As a result of this issue:
This stack has grown one item:
Yes, those are my dead NVidia cards, all from one single machine.
The counter-"stack" of cards that survive for any length of time in 24/7 is limited to two 240 GTs, one of which has the crappy fan these have blowing on it's last pipe, and a passively cooled 6200 which never got real use out of it (was idling as a second video card in a three-head system).
Of course the surviving cards are all the cheap ones, the expensive one all bite the dust.
In no particular order this stack has:
- A 6600gt, my first video card that I bought with dual-link DVI. At the time my machine didn't have a 30" display, I just wanted to be prepared, and switch to 30" without downtime. As events unfolded, not only did this thing die before I ever used dual-link DVI, it took down the whole machine (bus lockup). Nice to debug, too, good scare when there's no post. Bought this one new when it was full price.
- A 7800GTX which I actually did have when I switched from 24" to 30" and needed dual-link DVI>. Payed good money for that one, so that I get good cooling and a quality card, right? Nah. So this one has one dual-link DVI, and it tried to do dual-link (a card with no dual-link won't allow the driver to run, but it had distorted picture when this port was used at 2560x1600, although it was perfectly fine (and still is) for 1920x1200.
- I then slammed in the GT 240. Surprisingly, this one never died. Can you believe that? A NVidia card that did not die. Sadly, however, I couldn't use it. It had working dual-link DVI all right, but the second port is VGA. In my triple-head system that meant that I couldn't put the 30" display together with my primary display on the first card. That's bad, because as I bugged earlier, xv (which I prefer to use for video) in the current NVidia drivers is broken, you can only use xv on the first card in a multi-card system. So no, go, this one had to go and as I said the fan was not up to 24/7 operations.
- Then came the victim of this issue from this thread:
A 7900 GTX. Expensive, too. Good card. Except for the hangs. Thanks to no official ever showing up in our thread about the interrupt issue to this day I do not know whether I was just having video hangs there or whether harddrive and other interrupts where thrown out too (aka is this a bus hang?). Anyway, dead as a doornail.
Yes I know I should have known better than to trust NVidia, rumors of problems with the 7900 chips were there almost from day one.
- The top one with the strange cooler is a dead 6800 Ultra which I threw in for good measure. Although it never took down this system that is supposed to pile up nines of reliability it's still just another dead NVidia card (distorted picture).
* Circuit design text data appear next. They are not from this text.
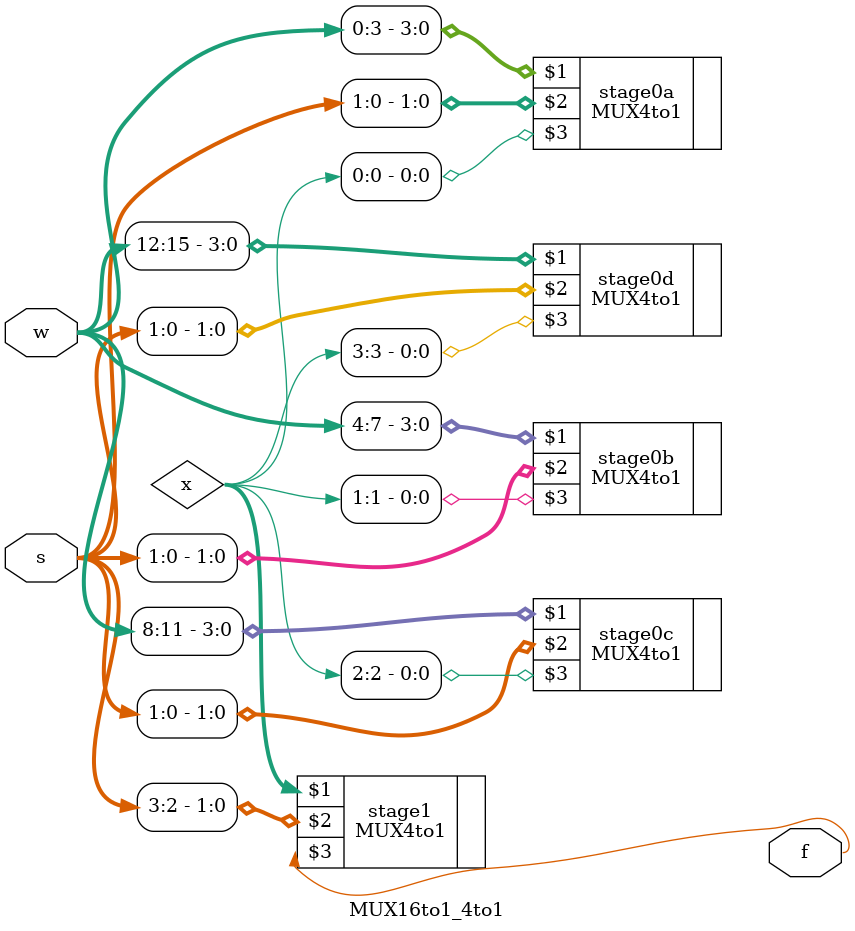
<source format=v>
`include "MUX4to1.v"

module MUX16to1_4to1(w,s,f);

input [0:15]w;
input [3:0]s;

output f;

wire [0:3]x;

MUX4to1 stage0a(w[0:3],s[1:0],x[0]);
MUX4to1 stage0b(w[4:7],s[1:0],x[1]);
MUX4to1 stage0c(w[8:11],s[1:0],x[2]);
MUX4to1 stage0d(w[12:15],s[1:0],x[3]);

MUX4to1 stage1(x,s[3:2],f);

endmodule
</source>
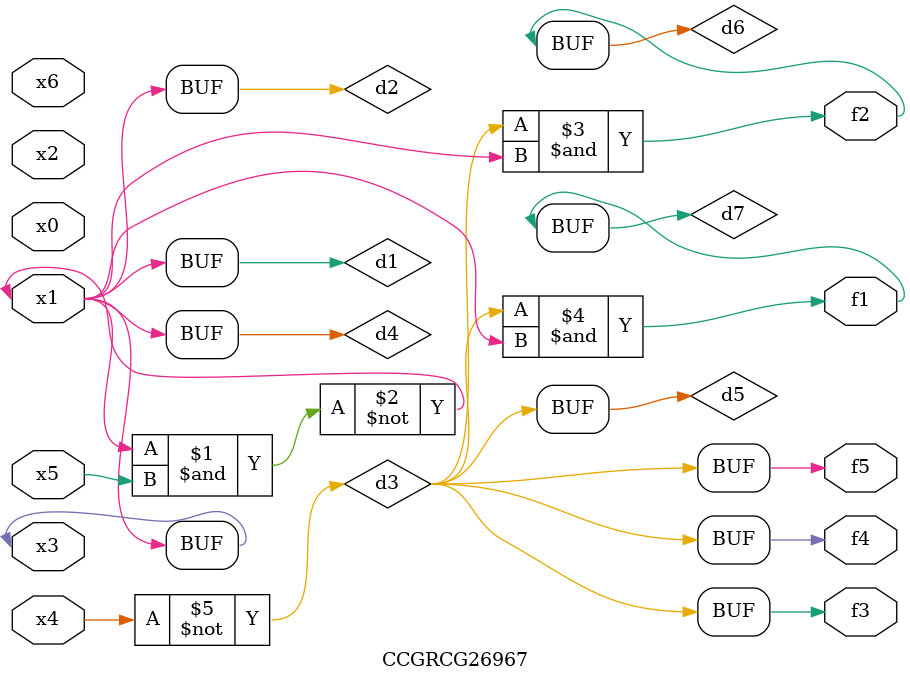
<source format=v>
module CCGRCG26967(
	input x0, x1, x2, x3, x4, x5, x6,
	output f1, f2, f3, f4, f5
);

	wire d1, d2, d3, d4, d5, d6, d7;

	buf (d1, x1, x3);
	nand (d2, x1, x5);
	not (d3, x4);
	buf (d4, d1, d2);
	buf (d5, d3);
	and (d6, d3, d4);
	and (d7, d3, d4);
	assign f1 = d7;
	assign f2 = d6;
	assign f3 = d5;
	assign f4 = d5;
	assign f5 = d5;
endmodule

</source>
So, where does that leave us?
The excellent work that Aaron and Zander are doing on the binary NVidia drivers, and the ally they are in the fight to keep what Xorg names "Zaphod" mode alive, all goes to /dev/null. This crap just doesn't work reliably, hardware-wise.
On top of that nothing is ever done or attempted done about the little problem of optimus support. Not that I would buy a laptop with NVidia chip after this.